Purchase costs increased on the back of rising fuel and raw material costs, exacerbated by currency weakness. Meanwhile, staff costs rose at the fastest pace in 11 months as companies increased pay in line with higher living costs. Output price inflation also remained elevated as higher cost burdens were passed on to customers.

Speaking to this, Muyiwa Oni, Head of Equity Research West Africa at Stanbic IBTC Bank said, “Stanbic IBTC headline PMI declined to 53.5 in Jan from 54.6 in Dec 2022. Indeed, private sector activities have continued to expand after recovery from the pandemic-induced recession, nevertheless, the pace of growth recorded in Jan was the slowest since Aug 22. This was attributed to moderating customer numbers, despite increased demand.

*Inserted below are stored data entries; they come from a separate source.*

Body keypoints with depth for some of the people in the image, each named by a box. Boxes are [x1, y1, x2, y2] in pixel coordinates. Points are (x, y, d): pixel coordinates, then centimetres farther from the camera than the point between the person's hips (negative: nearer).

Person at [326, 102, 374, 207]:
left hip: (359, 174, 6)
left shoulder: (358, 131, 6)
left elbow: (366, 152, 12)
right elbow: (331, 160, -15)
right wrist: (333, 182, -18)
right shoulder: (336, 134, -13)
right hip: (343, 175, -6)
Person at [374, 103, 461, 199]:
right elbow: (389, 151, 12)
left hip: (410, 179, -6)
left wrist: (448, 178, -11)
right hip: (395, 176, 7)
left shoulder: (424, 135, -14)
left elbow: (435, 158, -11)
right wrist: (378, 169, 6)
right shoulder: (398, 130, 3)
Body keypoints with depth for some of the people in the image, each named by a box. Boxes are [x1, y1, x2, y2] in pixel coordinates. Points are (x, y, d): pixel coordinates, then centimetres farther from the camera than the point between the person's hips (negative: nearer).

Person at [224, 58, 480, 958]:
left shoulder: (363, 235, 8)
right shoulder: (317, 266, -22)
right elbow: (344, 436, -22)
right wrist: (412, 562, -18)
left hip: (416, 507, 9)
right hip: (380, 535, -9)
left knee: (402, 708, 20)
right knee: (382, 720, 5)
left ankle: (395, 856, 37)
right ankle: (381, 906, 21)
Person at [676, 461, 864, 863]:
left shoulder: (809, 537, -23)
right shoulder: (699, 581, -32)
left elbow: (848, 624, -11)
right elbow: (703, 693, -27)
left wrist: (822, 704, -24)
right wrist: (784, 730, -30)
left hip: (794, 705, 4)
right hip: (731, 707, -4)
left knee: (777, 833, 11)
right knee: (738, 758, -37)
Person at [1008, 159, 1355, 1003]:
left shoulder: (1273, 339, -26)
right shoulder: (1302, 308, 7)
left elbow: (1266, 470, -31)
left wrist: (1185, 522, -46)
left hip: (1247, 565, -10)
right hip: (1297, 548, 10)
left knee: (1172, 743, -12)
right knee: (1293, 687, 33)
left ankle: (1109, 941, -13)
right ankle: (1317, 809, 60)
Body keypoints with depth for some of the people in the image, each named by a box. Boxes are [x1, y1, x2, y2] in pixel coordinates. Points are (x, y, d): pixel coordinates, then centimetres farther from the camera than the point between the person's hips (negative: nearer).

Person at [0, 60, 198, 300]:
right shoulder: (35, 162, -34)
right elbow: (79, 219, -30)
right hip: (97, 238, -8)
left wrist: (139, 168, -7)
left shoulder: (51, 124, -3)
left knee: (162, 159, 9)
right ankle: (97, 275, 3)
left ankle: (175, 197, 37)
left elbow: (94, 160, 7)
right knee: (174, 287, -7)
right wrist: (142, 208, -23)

“Business expansion also softened during the month, which was attributed to power supply and machinery challenges. Notably, the inflation rate for both input and output cost moderated in Jan alluding to our expectation for declining inflation in 2023”.

“We expect inflation to gradually moderate in 2023 on the back of a favourable base. Nevertheless, it is likely to still remain above the Central Bank’s target range of 6-9%.

“The Central Bank of Nigeria’s MPC in Jan however increased policy rate yet again by 100bps to 17.5% to continue taming surging inflation pressures. Despite the persistent policy rate hike, the negative real interest rate has not narrowed meaningfully, even as yields across the curve have also not increased at the same quantum; whereas inflation remains elevated.

“Moreso, the government’s expansionary 2023 budget buttresses its misaligned stance of simultaneously loosening fiscal and tightening monetary policy. Inflation likely peaked in Nov 2022 at 21.47% year on year and should continue trending downwards.

“However, upside risks to inflation persist from petrol subsidy removal during the year and likely lagged impact of flooding experienced during the harvest season in the fourth quarter of 2022”, Oni stated.